GOAL OF THE EXERCISE:
Reproduce each line of the items below exactly, leaving out the pictures.

>> BEGIN RECORDS FOR THIS TASK

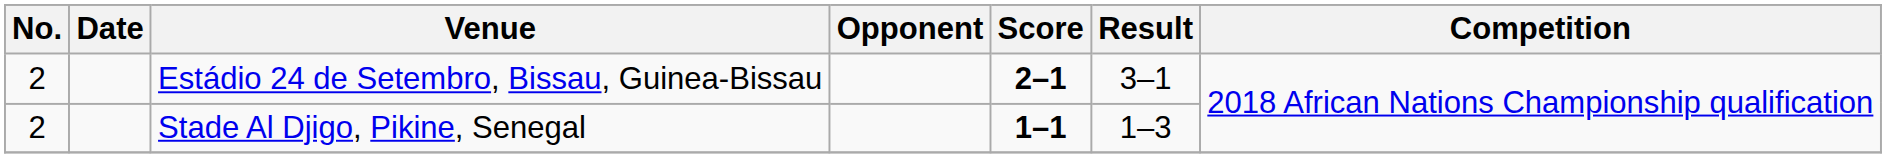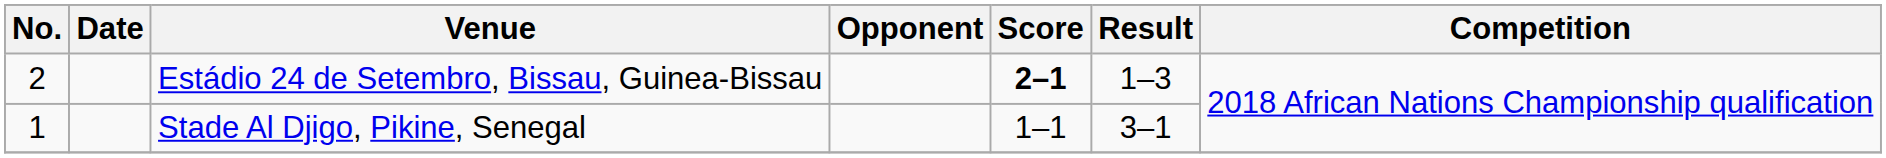Estádio 24 de Setembro, Bissau, Guinea-Bissau | Result: 3–1 -> 1–3
Stade Al Djigo, Pikine, Senegal | No.: 2 -> 1
Stade Al Djigo, Pikine, Senegal | Score: bold -> normal
Stade Al Djigo, Pikine, Senegal | Result: 1–3 -> 3–1
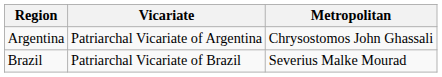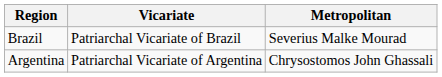rows swapped: Argentina <-> Brazil
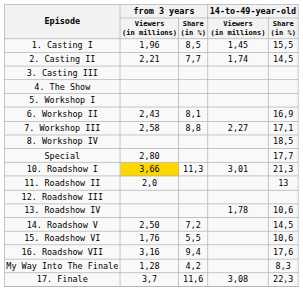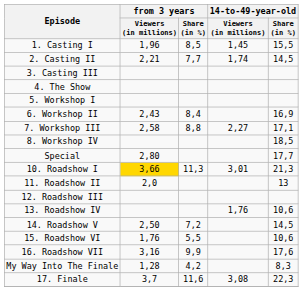6. Workshop II | from 3 years / Share (in %): 8,1 -> 8,4
13. Roadshow IV | 14-to-49-year-old / Viewers (in millions): 1,78 -> 1,76
16. Roadshow VII | from 3 years / Share (in %): 9,4 -> 9,9
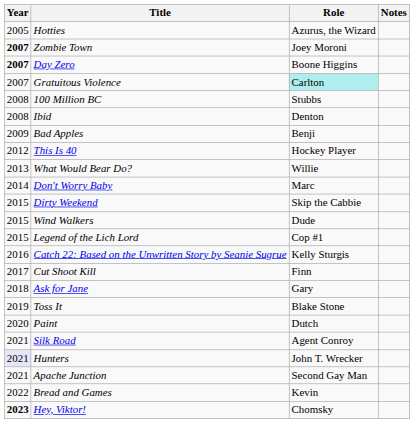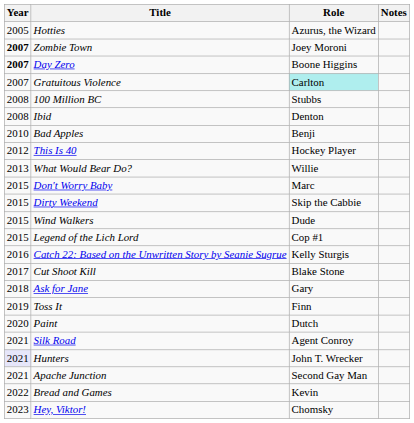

>> END RECORDS FOR THIS TASK

TASK RESULT:
Estádio 24 de Setembro, Bissau, Guinea-Bissau | Result: 3–1 -> 1–3
Stade Al Djigo, Pikine, Senegal | No.: 2 -> 1
Stade Al Djigo, Pikine, Senegal | Score: bold -> normal
Stade Al Djigo, Pikine, Senegal | Result: 1–3 -> 3–1
rows swapped: Argentina <-> Brazil
6. Workshop II | from 3 years / Share (in %): 8,1 -> 8,4
13. Roadshow IV | 14-to-49-year-old / Viewers (in millions): 1,78 -> 1,76
16. Roadshow VII | from 3 years / Share (in %): 9,4 -> 9,9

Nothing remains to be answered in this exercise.